Instructions for the task: Rewrite the data from the line containing "pose: elev=357.0 azim=94.2" down through the line containing "Dot at: (200, 297)", swapping each "dist" for "distance" and leaving everything else unchanged.

——————————

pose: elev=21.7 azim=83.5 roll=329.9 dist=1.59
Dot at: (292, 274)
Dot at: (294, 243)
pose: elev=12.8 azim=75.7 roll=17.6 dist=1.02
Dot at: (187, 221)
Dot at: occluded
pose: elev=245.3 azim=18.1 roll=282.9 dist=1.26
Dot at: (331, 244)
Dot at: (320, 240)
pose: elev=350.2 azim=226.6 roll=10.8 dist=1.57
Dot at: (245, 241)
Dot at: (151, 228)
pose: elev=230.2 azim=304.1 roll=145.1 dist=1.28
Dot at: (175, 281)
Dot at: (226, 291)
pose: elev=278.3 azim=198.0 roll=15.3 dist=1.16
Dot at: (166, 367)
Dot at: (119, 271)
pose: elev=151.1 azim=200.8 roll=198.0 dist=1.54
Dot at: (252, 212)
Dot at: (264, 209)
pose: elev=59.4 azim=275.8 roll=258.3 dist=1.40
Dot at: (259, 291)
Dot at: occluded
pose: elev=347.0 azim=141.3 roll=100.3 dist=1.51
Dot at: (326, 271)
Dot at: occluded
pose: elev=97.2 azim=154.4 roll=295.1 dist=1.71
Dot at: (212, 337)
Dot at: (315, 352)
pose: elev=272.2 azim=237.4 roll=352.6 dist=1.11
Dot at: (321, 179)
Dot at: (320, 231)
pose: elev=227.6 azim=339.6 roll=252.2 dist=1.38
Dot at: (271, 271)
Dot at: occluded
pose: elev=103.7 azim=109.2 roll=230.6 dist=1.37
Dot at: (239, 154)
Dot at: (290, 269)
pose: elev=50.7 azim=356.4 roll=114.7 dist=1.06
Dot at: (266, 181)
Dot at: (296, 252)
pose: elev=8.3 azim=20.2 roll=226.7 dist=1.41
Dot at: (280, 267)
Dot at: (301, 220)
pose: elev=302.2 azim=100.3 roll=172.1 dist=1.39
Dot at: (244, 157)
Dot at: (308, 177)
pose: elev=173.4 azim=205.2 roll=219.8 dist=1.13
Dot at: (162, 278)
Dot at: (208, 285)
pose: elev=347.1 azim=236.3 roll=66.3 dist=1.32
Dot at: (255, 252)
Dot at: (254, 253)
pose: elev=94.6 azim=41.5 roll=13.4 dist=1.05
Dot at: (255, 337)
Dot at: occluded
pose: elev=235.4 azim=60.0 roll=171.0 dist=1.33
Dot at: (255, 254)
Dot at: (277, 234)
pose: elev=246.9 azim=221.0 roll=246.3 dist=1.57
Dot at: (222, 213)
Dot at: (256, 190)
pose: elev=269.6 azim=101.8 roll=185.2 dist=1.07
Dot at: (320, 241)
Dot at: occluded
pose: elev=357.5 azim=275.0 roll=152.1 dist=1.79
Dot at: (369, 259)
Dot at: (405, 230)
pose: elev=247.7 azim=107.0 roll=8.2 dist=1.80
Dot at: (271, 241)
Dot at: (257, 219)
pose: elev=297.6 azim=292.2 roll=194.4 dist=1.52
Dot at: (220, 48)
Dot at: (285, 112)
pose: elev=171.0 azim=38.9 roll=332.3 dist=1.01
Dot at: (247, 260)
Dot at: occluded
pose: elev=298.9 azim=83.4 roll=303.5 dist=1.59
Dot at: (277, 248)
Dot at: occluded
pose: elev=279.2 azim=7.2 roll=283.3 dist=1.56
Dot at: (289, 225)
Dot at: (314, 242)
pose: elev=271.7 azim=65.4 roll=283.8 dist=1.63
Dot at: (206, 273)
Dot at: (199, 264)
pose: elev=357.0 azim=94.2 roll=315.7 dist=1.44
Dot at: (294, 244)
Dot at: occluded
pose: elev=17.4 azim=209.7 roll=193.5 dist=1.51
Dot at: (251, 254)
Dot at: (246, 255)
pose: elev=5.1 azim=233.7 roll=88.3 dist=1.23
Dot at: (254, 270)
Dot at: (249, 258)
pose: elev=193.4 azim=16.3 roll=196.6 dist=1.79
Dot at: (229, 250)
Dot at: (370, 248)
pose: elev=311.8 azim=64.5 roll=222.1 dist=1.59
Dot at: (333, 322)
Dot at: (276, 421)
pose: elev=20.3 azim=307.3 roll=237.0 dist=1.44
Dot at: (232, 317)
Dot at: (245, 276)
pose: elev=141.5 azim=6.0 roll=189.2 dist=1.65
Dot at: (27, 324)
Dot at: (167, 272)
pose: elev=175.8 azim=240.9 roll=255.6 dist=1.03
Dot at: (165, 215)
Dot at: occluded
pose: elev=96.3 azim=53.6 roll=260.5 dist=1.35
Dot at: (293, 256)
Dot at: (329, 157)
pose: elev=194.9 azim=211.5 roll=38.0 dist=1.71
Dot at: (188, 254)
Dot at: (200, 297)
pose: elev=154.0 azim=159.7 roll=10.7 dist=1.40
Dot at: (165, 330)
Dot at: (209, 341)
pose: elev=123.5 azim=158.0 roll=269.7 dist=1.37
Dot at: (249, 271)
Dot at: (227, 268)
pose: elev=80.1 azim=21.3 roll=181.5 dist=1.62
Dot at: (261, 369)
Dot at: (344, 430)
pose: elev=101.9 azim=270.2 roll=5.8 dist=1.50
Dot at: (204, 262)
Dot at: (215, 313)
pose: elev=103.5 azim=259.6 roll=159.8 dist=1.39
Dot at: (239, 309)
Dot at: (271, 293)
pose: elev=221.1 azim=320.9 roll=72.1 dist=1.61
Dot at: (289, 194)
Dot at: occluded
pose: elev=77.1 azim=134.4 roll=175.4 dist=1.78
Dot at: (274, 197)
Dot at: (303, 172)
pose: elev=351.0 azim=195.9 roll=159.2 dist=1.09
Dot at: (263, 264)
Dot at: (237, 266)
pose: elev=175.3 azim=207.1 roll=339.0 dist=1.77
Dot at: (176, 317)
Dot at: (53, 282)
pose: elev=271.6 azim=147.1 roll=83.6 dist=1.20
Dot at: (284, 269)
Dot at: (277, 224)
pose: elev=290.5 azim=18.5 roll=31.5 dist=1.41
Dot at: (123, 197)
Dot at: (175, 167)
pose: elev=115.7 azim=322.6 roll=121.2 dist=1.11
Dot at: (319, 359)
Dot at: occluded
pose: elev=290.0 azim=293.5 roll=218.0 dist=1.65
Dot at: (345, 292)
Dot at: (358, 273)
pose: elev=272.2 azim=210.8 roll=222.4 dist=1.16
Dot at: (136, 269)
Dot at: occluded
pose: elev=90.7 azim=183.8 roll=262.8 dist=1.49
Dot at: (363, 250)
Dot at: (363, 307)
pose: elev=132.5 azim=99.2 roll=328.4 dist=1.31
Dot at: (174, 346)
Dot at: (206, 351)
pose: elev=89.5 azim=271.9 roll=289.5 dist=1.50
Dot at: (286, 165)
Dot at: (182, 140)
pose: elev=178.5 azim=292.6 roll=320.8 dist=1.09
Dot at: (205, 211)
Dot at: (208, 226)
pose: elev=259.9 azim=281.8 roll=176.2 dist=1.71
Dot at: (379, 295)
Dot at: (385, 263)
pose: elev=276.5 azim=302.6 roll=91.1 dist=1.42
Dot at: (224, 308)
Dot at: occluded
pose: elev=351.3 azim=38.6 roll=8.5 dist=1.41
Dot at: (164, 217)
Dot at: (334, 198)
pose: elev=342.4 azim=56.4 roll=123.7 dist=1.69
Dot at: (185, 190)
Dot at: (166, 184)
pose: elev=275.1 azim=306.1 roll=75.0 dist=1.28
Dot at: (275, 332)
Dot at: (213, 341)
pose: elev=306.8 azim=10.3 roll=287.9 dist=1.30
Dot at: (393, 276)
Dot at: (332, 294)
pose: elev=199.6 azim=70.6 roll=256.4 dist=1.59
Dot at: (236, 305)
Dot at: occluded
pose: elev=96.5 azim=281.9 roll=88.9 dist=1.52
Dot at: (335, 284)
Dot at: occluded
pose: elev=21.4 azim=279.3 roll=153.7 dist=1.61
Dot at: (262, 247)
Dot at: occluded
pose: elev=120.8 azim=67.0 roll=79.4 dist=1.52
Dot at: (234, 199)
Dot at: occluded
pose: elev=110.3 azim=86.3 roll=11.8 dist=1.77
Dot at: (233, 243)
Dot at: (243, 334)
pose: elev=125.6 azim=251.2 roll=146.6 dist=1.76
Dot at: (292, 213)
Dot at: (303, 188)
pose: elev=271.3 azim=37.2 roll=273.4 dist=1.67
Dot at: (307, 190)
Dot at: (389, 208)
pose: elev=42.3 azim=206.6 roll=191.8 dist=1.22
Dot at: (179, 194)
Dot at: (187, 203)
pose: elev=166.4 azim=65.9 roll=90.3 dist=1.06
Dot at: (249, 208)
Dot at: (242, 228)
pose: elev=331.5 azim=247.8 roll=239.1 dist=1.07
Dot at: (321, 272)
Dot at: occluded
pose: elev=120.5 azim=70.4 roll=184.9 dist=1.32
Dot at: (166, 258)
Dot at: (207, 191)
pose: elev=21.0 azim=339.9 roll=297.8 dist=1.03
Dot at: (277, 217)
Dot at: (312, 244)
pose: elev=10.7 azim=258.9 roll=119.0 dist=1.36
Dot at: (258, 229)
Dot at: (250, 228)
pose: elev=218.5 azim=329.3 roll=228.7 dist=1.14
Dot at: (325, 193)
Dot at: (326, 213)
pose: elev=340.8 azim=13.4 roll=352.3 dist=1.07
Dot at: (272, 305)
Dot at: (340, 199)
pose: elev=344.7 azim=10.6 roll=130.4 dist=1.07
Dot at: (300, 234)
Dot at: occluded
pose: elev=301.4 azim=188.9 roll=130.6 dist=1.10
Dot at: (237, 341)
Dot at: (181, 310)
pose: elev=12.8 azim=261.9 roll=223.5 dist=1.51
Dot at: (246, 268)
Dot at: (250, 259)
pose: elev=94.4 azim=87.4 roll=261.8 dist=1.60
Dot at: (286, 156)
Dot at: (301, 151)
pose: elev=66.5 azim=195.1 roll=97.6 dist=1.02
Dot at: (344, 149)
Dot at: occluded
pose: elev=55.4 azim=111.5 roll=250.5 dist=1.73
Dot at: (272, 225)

——————————

Problem solution:
pose: elev=357.0 azim=94.2 roll=315.7 distance=1.44
Dot at: (294, 244)
Dot at: occluded
pose: elev=17.4 azim=209.7 roll=193.5 distance=1.51
Dot at: (251, 254)
Dot at: (246, 255)
pose: elev=5.1 azim=233.7 roll=88.3 distance=1.23
Dot at: (254, 270)
Dot at: (249, 258)
pose: elev=193.4 azim=16.3 roll=196.6 distance=1.79
Dot at: (229, 250)
Dot at: (370, 248)
pose: elev=311.8 azim=64.5 roll=222.1 distance=1.59
Dot at: (333, 322)
Dot at: (276, 421)
pose: elev=20.3 azim=307.3 roll=237.0 distance=1.44
Dot at: (232, 317)
Dot at: (245, 276)
pose: elev=141.5 azim=6.0 roll=189.2 distance=1.65
Dot at: (27, 324)
Dot at: (167, 272)
pose: elev=175.8 azim=240.9 roll=255.6 distance=1.03
Dot at: (165, 215)
Dot at: occluded
pose: elev=96.3 azim=53.6 roll=260.5 distance=1.35
Dot at: (293, 256)
Dot at: (329, 157)
pose: elev=194.9 azim=211.5 roll=38.0 distance=1.71
Dot at: (188, 254)
Dot at: (200, 297)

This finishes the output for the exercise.